§ **Source excerpt**
19. It is my further view that the dispute is a matter of private law rather than public law. It is a case of a pure master and servant relationship dispute where damages are an appropriate remedy. For these reasons, I would uphold the defence submission that the appropriate mode of proceedings to challenge the dismissal is either a writ of summons or originating summons under Order 4, rule 1 of the National Court Rules. In my view, to commence and proceed by way of judicial review is an abuse of process of the Court. The proceedings will be dismissed for this reason.

20. However, there are further reasons. Whilst Section 10 (8) and (11) of the Act prescribes a procedure for appointment of Directors and Chairman of KPHL, there is none for their removal. On the other hand, Section 10 (13) confers on the Trustee the sole discretion to remove any Director at any time provided that not more than three Directors are removed in any 12-month period. In my view, this reinforces the proposition that the dispute is one of pure master and servant relationship where, in a typical case, a servant is subject to ‘hire and fire’ at any time at the hands of the master.

21. And it may well be that the reasons given for the plaintiff’s dismissal lacked merit or are unfounded and that the plaintiff was not given an opportunity to be heard before the decision was taken, hence denied natural justice, but the bottom line is that, he was employed by a company as opposed to the State or a State instrumentality or agency to bring his complaint within the domain of public law and entitlement to judicial review.

22. Furthermore, it may well be that the NEC has no role to play in the decision to dismiss and that it was wrong for the Trustee to seek their approval to endorse his decision to dismiss but again, the bottom line is that it was a decision made by a shareholder/Trustee of a company. Such decisions would not readily attract the supervisory powers of the Court in the form of judicial review. It should be a case of wrongful dismissal where the remedy is in damages. This is where I am satisfied that there is a cause of action pleaded but the mode of proceedings is inappropriate.


23. In any case, even if the NEC got itself involved in the dismissal of the plaintiff which I note is being categorically denied by the defence, in my view, it is not sufficient to characterise its involvement as one that would make the decision by the Trustee susceptible to judicial review. There must be something more than that, say an expressed provision in the Act that confers power on the NEC to dismiss a Director and Chairman of the Board of KPHL.


24. This leads me to the next point. On the other hand, it is noted that Section 8 of the Act removes the involvement of the State or its agent or instrumentality and gives KPHL independence. For ease of reference Section 8 is set out below:


“8. Independence of Kumul Petroleum Companies.


(1) Notwithstanding the identity of any party owning any of the shares in Kumul Petroleum Holdings, each of the Kumul Petroleum Companies are not, and shall not for any purpose, be taken or characterised as being —

(a) the State; or

(b) an agent of the State, unless expressly appointed for such purpose by the State with the express concurrence of Kumul Petroleum Holdings or the subsidiary concerned; or

(c) an instrumentality of the State.

§ **Objective 1**
Copy the records word for word, from their first line through the line containing "list Efesios 6:11", inclusive.

§ **Input rows**
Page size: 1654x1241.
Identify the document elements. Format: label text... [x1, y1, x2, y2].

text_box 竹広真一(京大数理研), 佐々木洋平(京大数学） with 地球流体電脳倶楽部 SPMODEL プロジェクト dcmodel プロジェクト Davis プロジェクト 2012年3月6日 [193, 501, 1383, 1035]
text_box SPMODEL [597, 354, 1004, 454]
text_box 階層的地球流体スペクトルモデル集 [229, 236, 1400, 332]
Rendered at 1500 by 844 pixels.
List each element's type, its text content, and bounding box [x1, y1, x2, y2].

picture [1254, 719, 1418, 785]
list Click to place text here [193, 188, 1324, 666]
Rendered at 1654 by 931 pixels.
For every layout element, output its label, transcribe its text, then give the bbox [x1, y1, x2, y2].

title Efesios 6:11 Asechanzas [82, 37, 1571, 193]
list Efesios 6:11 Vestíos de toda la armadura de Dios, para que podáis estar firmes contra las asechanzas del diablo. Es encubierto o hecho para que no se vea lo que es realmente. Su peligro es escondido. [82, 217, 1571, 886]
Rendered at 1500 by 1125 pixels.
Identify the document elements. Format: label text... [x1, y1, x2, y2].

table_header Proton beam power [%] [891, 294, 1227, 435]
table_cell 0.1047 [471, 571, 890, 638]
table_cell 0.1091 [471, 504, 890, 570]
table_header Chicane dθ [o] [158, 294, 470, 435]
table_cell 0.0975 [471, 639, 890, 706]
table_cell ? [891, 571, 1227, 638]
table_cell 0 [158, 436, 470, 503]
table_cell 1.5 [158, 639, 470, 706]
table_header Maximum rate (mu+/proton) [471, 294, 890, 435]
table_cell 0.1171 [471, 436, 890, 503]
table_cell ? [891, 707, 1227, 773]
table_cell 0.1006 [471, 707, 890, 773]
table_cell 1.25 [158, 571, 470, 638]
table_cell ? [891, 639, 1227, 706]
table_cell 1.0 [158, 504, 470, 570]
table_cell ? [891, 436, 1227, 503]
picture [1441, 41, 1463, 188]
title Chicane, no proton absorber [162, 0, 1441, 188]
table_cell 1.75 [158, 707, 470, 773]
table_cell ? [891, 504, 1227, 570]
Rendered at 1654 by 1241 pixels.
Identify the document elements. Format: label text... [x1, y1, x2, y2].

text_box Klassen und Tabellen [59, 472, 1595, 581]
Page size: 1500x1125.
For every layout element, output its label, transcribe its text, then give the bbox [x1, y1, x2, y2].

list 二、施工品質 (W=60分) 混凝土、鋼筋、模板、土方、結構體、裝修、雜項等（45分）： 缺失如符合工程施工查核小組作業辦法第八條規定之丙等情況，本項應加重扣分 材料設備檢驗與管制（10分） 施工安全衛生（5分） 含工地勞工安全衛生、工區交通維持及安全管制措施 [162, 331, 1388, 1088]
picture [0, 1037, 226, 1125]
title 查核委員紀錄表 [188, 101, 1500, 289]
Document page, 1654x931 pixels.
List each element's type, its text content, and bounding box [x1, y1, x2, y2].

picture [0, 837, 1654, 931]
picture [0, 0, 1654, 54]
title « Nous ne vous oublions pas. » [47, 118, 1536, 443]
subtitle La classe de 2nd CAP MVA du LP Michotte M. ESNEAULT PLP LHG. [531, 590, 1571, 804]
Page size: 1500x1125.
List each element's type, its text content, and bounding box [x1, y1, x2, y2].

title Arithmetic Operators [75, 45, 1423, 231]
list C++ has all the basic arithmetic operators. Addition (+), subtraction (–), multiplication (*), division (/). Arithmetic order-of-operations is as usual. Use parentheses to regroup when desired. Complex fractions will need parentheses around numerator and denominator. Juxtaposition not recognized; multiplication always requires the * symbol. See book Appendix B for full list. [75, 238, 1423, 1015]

§ **Objective 2**
In the judgment on the dismissal, rewrite the passage between "21. And it may" and "entitlement to judicial review.", inclusive, changing "natural justice" to "procedural fairness".

§ **Full answer 1**
Page size: 1654x1241.
Identify the document elements. Format: label text... [x1, y1, x2, y2].

text_box 竹広真一(京大数理研), 佐々木洋平(京大数学） with 地球流体電脳倶楽部 SPMODEL プロジェクト dcmodel プロジェクト Davis プロジェクト 2012年3月6日 [193, 501, 1383, 1035]
text_box SPMODEL [597, 354, 1004, 454]
text_box 階層的地球流体スペクトルモデル集 [229, 236, 1400, 332]
Rendered at 1500 by 844 pixels.
List each element's type, its text content, and bounding box [x1, y1, x2, y2].

picture [1254, 719, 1418, 785]
list Click to place text here [193, 188, 1324, 666]
Rendered at 1654 by 931 pixels.
For every layout element, output its label, transcribe its text, then give the bbox [x1, y1, x2, y2].

title Efesios 6:11 Asechanzas [82, 37, 1571, 193]
list Efesios 6:11 Vestíos de toda la armadura de Dios, para que podáis estar firmes contra las asechanzas del diablo. Es encubierto o hecho para que no se vea lo que es realmente. Su peligro es escondido. [82, 217, 1571, 886]

§ **Full answer 2**
21. And it may well be that the reasons given for the plaintiff’s dismissal lacked merit or are unfounded and that the plaintiff was not given an opportunity to be heard before the decision was taken, hence denied procedural fairness, but the bottom line is that, he was employed by a company as opposed to the State or a State instrumentality or agency to bring his complaint within the domain of public law and entitlement to judicial review.